• **ENUNCIADO**:
Responda com base no texto extraído abaixo:
1. Quantos cargueiros são mencionados no primeiro parágrafo?
2. Qual intervalo de anos aparece entre colchetes junto ao nome de João B. Moreira?
3. Como se chamava Mafra no início do séc. XX?

• **TEXTO EXTRAÍDO**:

—————

No Butiá, ainda segundo seu neto, ele abriu um comércio no ponto de passagem dos tropeiros, e fez em sua propriedade o ponto de pouso desses viajeiros. Além de ser comerciante estabelecido na região, também exercia a atividade de tropeiro, possuía vinte cargueiros, com os quais, carregados de mercadorias, tropeava até a região de Oxford em São Bento do Sul para negociar. Os produtos ele comprava tanto dos tropeiros vindos de São Paulo quanto dos tropeiros vindos do sul.

João B.Moreira [entre 1870-1930], viveu o movimento tropeiro e viu o início da concorrência com o transporte ferroviário. Mafra, então Rio Negro, no início do séc. XX, já dispunha da Estrada de Ferro, através da qual J.B.Moreira fazia o transporte de mercadorias do litoral para o planalto.

—————

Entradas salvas
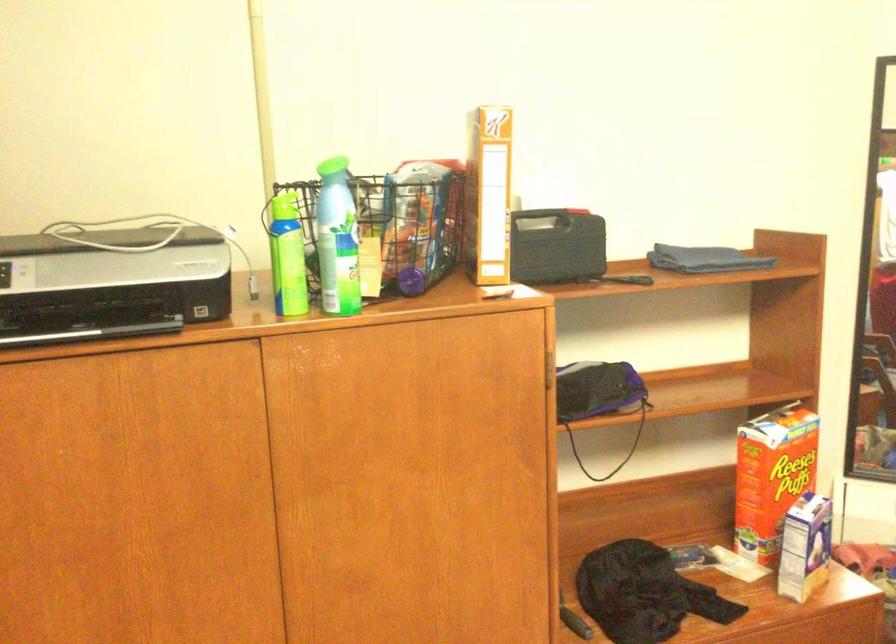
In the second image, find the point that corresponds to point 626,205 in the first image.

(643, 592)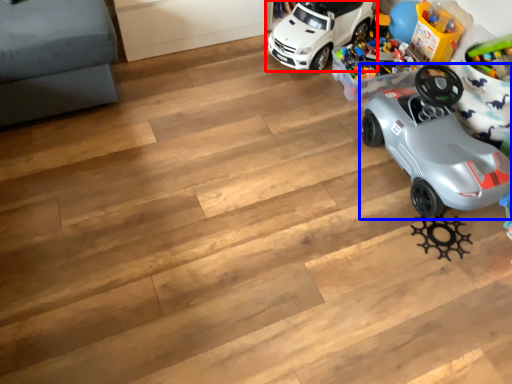
Question: Among these objects, which one is farthest to the camera, car (highlighted by a red box) or car (highlighted by a blue box)?

Choices:
 (A) car
 (B) car

Answer: (A)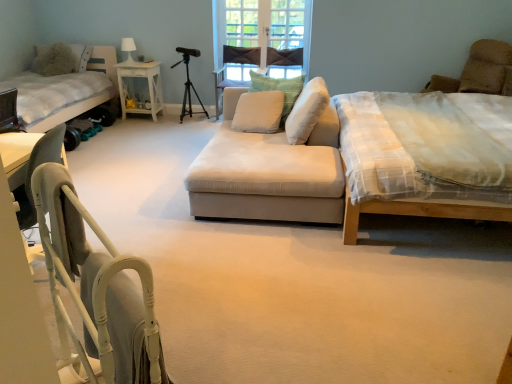
Question: Is white soft pillow at center, the 4th pillow in the back-to-front sequence, bigger than metallic tripod at center?

Choices:
 (A) no
 (B) yes

Answer: (A)

Question: Is white soft pillow at center, marked as the 1th pillow in a right-to-left arrangement, behind metallic tripod at center?

Choices:
 (A) yes
 (B) no

Answer: (B)

Question: Is white soft pillow at center, marked as the 1th pillow in a right-to-left arrangement, at the left side of metallic tripod at center?

Choices:
 (A) yes
 (B) no

Answer: (B)

Question: Is white soft pillow at center, the 4th pillow in the left-to-right sequence, shorter than metallic tripod at center?

Choices:
 (A) no
 (B) yes

Answer: (B)

Question: Is white soft pillow at center, the 4th pillow in the back-to-front sequence, closer to the viewer compared to metallic tripod at center?

Choices:
 (A) no
 (B) yes

Answer: (B)

Question: Are white soft pillow at center, the 1th pillow viewed from the front, and metallic tripod at center located far from each other?

Choices:
 (A) no
 (B) yes

Answer: (B)

Question: Can you confirm if brown suede armchair at upper right is shorter than fluffy white pillow at upper left, which appears as the fourth pillow when viewed from the right?

Choices:
 (A) no
 (B) yes

Answer: (A)

Question: Is brown suede armchair at upper right facing away from fluffy white pillow at upper left, the 1th pillow viewed from the left?

Choices:
 (A) no
 (B) yes

Answer: (A)

Question: Is brown suede armchair at upper right outside fluffy white pillow at upper left, which appears as the fourth pillow when viewed from the right?

Choices:
 (A) no
 (B) yes

Answer: (B)

Question: Is brown suede armchair at upper right positioned before fluffy white pillow at upper left, which is the 1th pillow from back to front?

Choices:
 (A) no
 (B) yes

Answer: (B)

Question: Is brown suede armchair at upper right to the right of fluffy white pillow at upper left, which is the 1th pillow from back to front, from the viewer's perspective?

Choices:
 (A) yes
 (B) no

Answer: (A)

Question: Is brown suede armchair at upper right to the left of fluffy white pillow at upper left, which appears as the fourth pillow when viewed from the right, from the viewer's perspective?

Choices:
 (A) yes
 (B) no

Answer: (B)

Question: Would you say fluffy white pillow at upper left, which is the 1th pillow from back to front, is part of white soft cushion at center, the third pillow from the left,'s contents?

Choices:
 (A) yes
 (B) no

Answer: (B)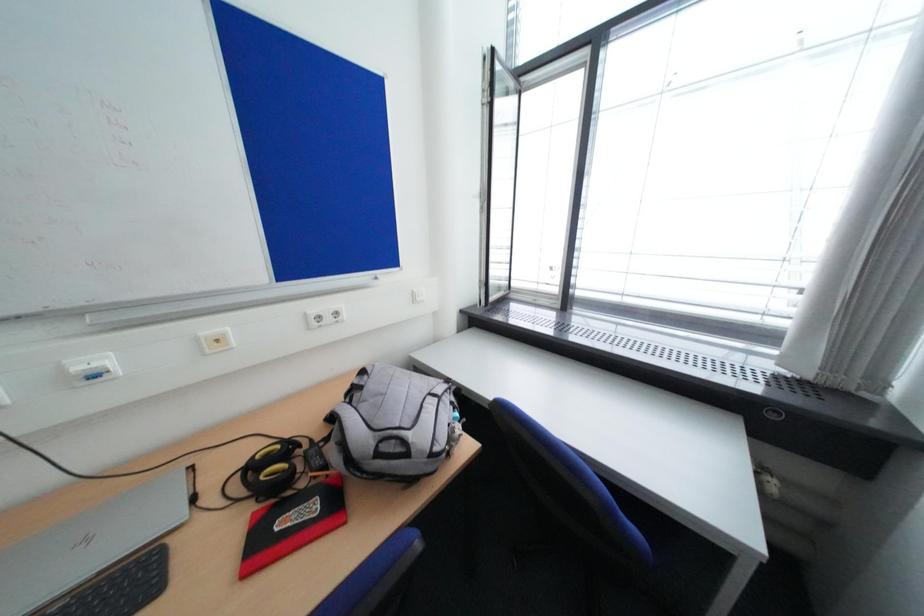
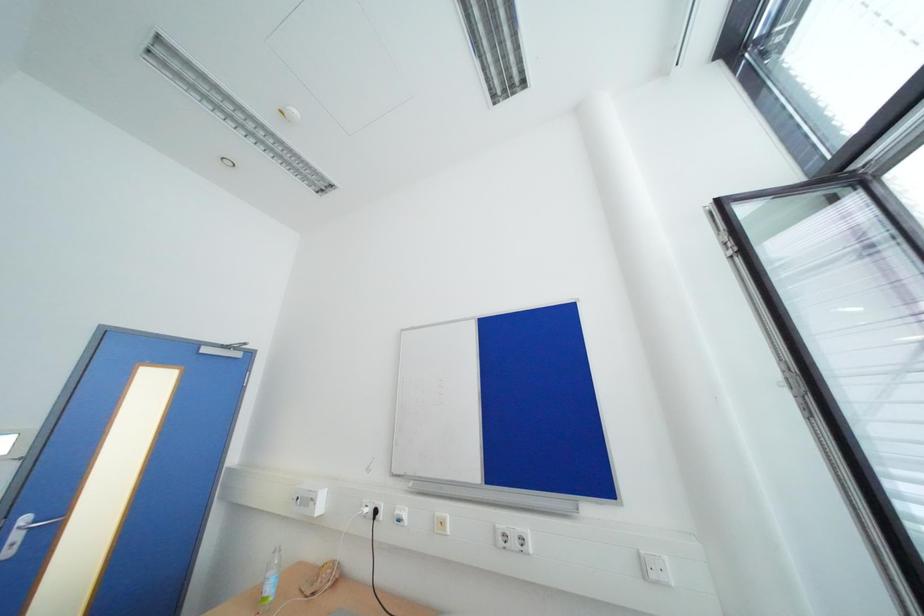
The first image is from the beginning of the video and the second image is from the end. How did the camera likely rotate when shooting the video?

The camera rotated toward left-up.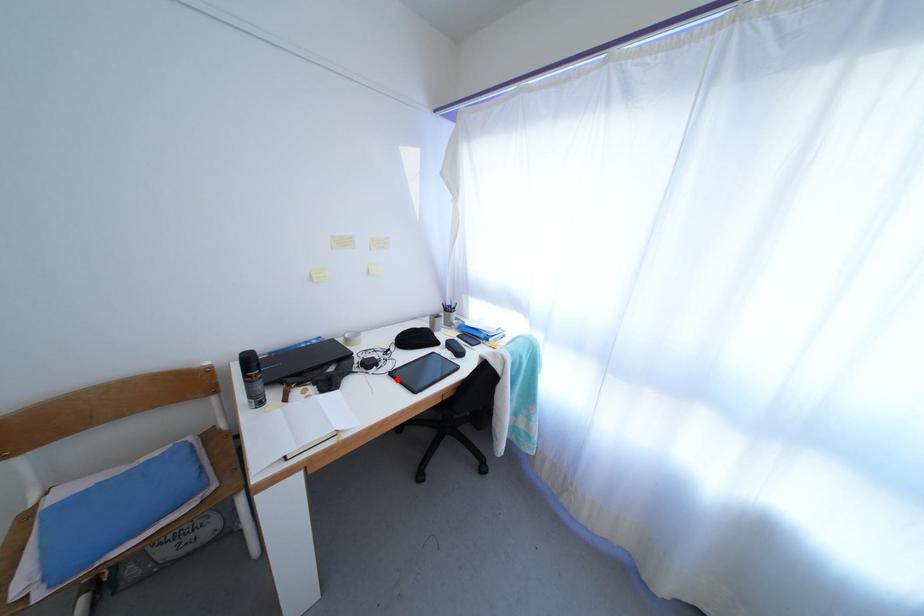
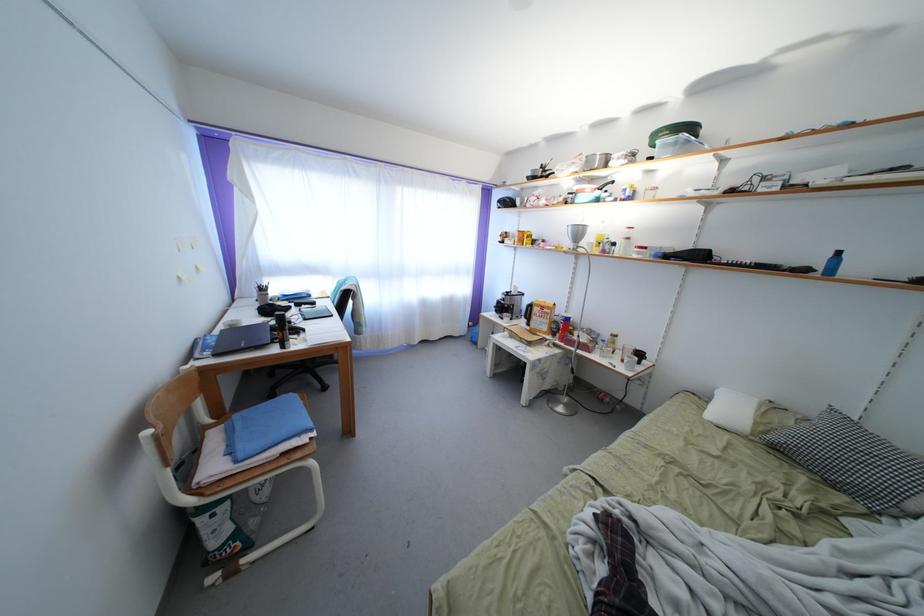
Question: I am providing you with two images of the same scene from different viewpoints. A red point is marked on the first image. At the location where the point appears in image 1, is it still visible in image 2?

Choices:
 (A) Yes
 (B) No

Answer: (B)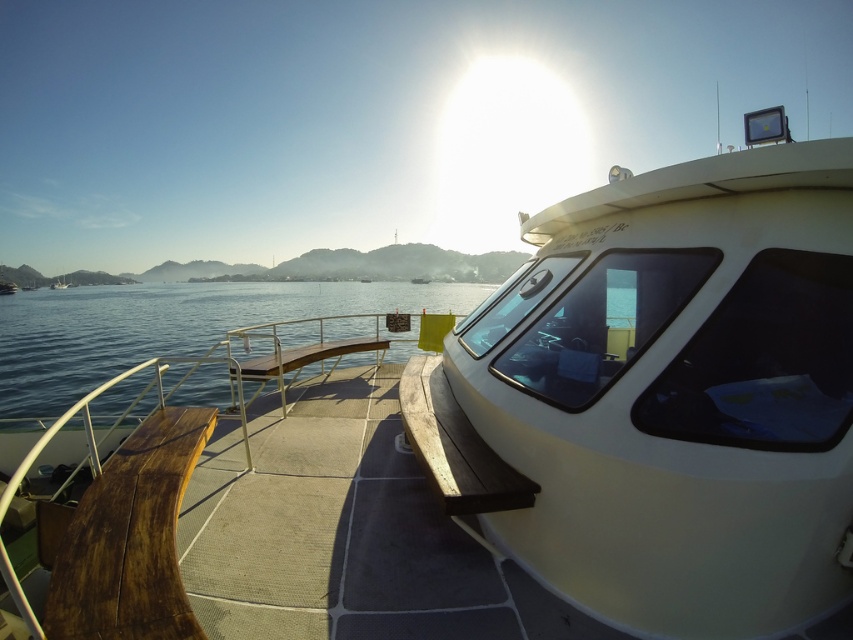
Is white matte boat at right to the left of clear blue water at center from the viewer's perspective?

No, white matte boat at right is not to the left of clear blue water at center.

Does point (689, 480) lie in front of point (412, 333)?

Yes, it is.

Who is more forward, (732, 634) or (299, 326)?

Point (732, 634)

You are a GUI agent. You are given a task and a screenshot of the screen. Output one action in this format:
    pyautogui.click(x=<x>, y=<y>)
    Task: Click on the white matte boat at right
    
    Given the screenshot: What is the action you would take?
    pyautogui.click(x=664, y=396)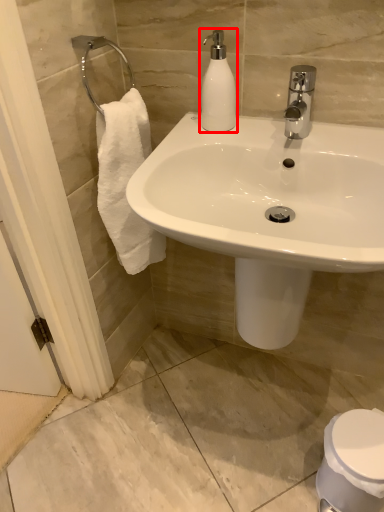
Question: Considering the relative positions of soap dispenser (annotated by the red box) and toilet in the image provided, where is soap dispenser (annotated by the red box) located with respect to the staircase?

Choices:
 (A) right
 (B) left

Answer: (B)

—————

• **RESPOSTA**:
1. Vinte.
2. 1870-1930.
3. Rio Negro.